Hope that didn't come off as disliking the post, it's nifty! and well worth reading for anyone interested in movies in general or just Mission Impossible. Bordwell is one of the best at the study of how movies communicate as a medium and is hugely influential for that. He is, though, so focused on the how he doesn't account for the why we care as much, which is in the emotional logic as much as the mechanical and I think that needs to be noted in a time where so much energy is being put into AI and cognitive aesthetics for reasons that leave me uneasy. (And I'll refrain from further comment too so as not to put people off for that.)
posted by gusottertrout at 7:57 PM on July 1, 2022 [6 favorites]


I agree, gusottertrout. When Cruise says "Kitteredge" he's totally making the face of someone being told an obvious lie. I'm not sure why I feel that way since your description of his face as "blank" also seems right, but it definitely seems to me like the actors are doing half the work he's attributing to the flashbacks.
posted by straight at 4:38 PM on July 2, 2022 [1 favorite]

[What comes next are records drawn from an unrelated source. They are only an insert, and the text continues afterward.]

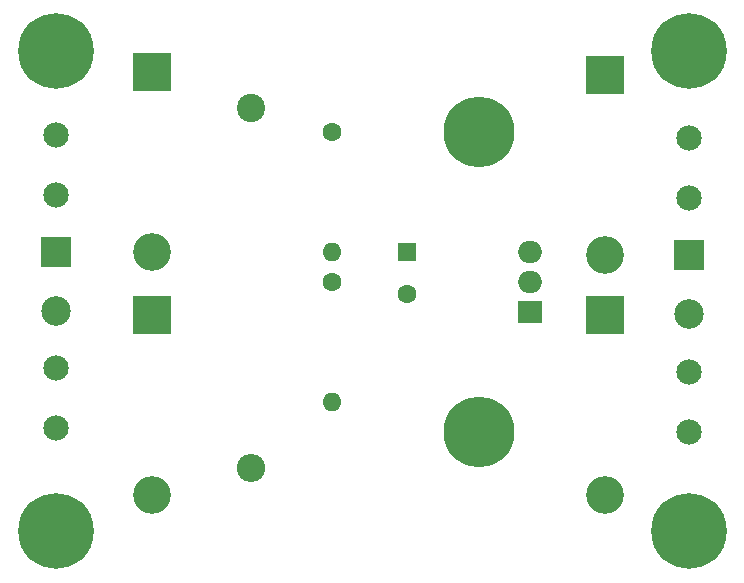
<source format=gbr>
G04 #@! TF.GenerationSoftware,KiCad,Pcbnew,(6.0.1-0)*
G04 #@! TF.CreationDate,2022-02-08T15:39:46+01:00*
G04 #@! TF.ProjectId,inrush-current-limiter-scr,696e7275-7368-42d6-9375-7272656e742d,rev?*
G04 #@! TF.SameCoordinates,Original*
G04 #@! TF.FileFunction,Soldermask,Top*
G04 #@! TF.FilePolarity,Negative*
%FSLAX46Y46*%
G04 Gerber Fmt 4.6, Leading zero omitted, Abs format (unit mm)*
G04 Created by KiCad (PCBNEW (6.0.1-0)) date 2022-02-08 15:39:46*
%MOMM*%
%LPD*%
G01*
G04 APERTURE LIST*
%ADD10R,3.200000X3.200000*%
%ADD11O,3.200000X3.200000*%
%ADD12C,1.600000*%
%ADD13O,1.600000X1.600000*%
%ADD14R,2.500000X2.500000*%
%ADD15C,2.500000*%
%ADD16C,2.145000*%
%ADD17C,0.800000*%
%ADD18C,6.400000*%
%ADD19R,2.000000X1.905000*%
%ADD20O,2.000000X1.905000*%
%ADD21R,1.600000X1.600000*%
%ADD22C,6.000000*%
%ADD23C,2.400000*%
%ADD24O,2.400000X2.400000*%
G04 APERTURE END LIST*
D10*
X131826000Y-83312000D03*
D11*
X131826000Y-98552000D03*
D12*
X108712000Y-67818000D03*
D13*
X108712000Y-77978000D03*
D14*
X85344000Y-77978000D03*
D15*
X85344000Y-82978000D03*
D16*
X138938000Y-93218000D03*
X138938000Y-88138000D03*
X85344000Y-87757000D03*
X85344000Y-92837000D03*
X138938000Y-68326000D03*
X138938000Y-73406000D03*
D17*
X85344000Y-63360000D03*
X82944000Y-60960000D03*
D18*
X85344000Y-60960000D03*
D17*
X83646944Y-62657056D03*
X85344000Y-58560000D03*
X87041056Y-62657056D03*
X87041056Y-59262944D03*
X83646944Y-59262944D03*
X87744000Y-60960000D03*
D19*
X125476000Y-83058000D03*
D20*
X125476000Y-80518000D03*
X125476000Y-77978000D03*
D14*
X138938000Y-78232000D03*
D15*
X138938000Y-83232000D03*
D17*
X137240944Y-59262944D03*
X138938000Y-63360000D03*
X141338000Y-60960000D03*
X136538000Y-60960000D03*
X137240944Y-62657056D03*
X140635056Y-62657056D03*
X138938000Y-58560000D03*
D18*
X138938000Y-60960000D03*
D17*
X140635056Y-59262944D03*
D10*
X93472000Y-62738000D03*
D11*
X93472000Y-77978000D03*
D21*
X115062000Y-77978000D03*
D12*
X115062000Y-81478000D03*
X108712000Y-80518000D03*
D13*
X108712000Y-90678000D03*
D10*
X131826000Y-62992000D03*
D11*
X131826000Y-78232000D03*
D16*
X85344000Y-73152000D03*
X85344000Y-68072000D03*
D22*
X121158000Y-67818000D03*
X121158000Y-93218000D03*
D23*
X101854000Y-65786000D03*
D24*
X101854000Y-96266000D03*
D17*
X141338000Y-101600000D03*
X136538000Y-101600000D03*
X137240944Y-99902944D03*
X137240944Y-103297056D03*
X140635056Y-99902944D03*
D18*
X138938000Y-101600000D03*
D17*
X140635056Y-103297056D03*
X138938000Y-99200000D03*
X138938000Y-104000000D03*
X83646944Y-103297056D03*
X87041056Y-103297056D03*
X87041056Y-99902944D03*
X85344000Y-99200000D03*
D18*
X85344000Y-101600000D03*
D17*
X85344000Y-104000000D03*
X87744000Y-101600000D03*
X82944000Y-101600000D03*
X83646944Y-99902944D03*
D10*
X93472000Y-83312000D03*
D11*
X93472000Y-98552000D03*
M02*

</source>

The tone of the exchange and the demeanor of the two actors sells the new awareness of the lie by the actors expressing they're "lying" contrasted to their behavior/actions in the other parts of the film

I rewatched MI last night. It is a terrible and yet enjoyable piece of 90s cheese, but this particular scene does have multiple levels to it, as you notice.
posted by They sucked his brains out! at 8:46 PM on July 2, 2022


I really like the analysis of relation and ‘veridiction’. There is a state, and then the state changes. Jim is good, and then he is bad. I’m reminded of this language because reading the passage on a Sunday morning I couldn’t keep the names straight. I had to reread and reduce names to labels two good guys, two bad guys, and the unknown. Then I reread as good guy, maybe-bad guy, and so on. Finally, I was able to notice the confrontation more clearly (good vs evil) and see the flip of jim to evil. Fun.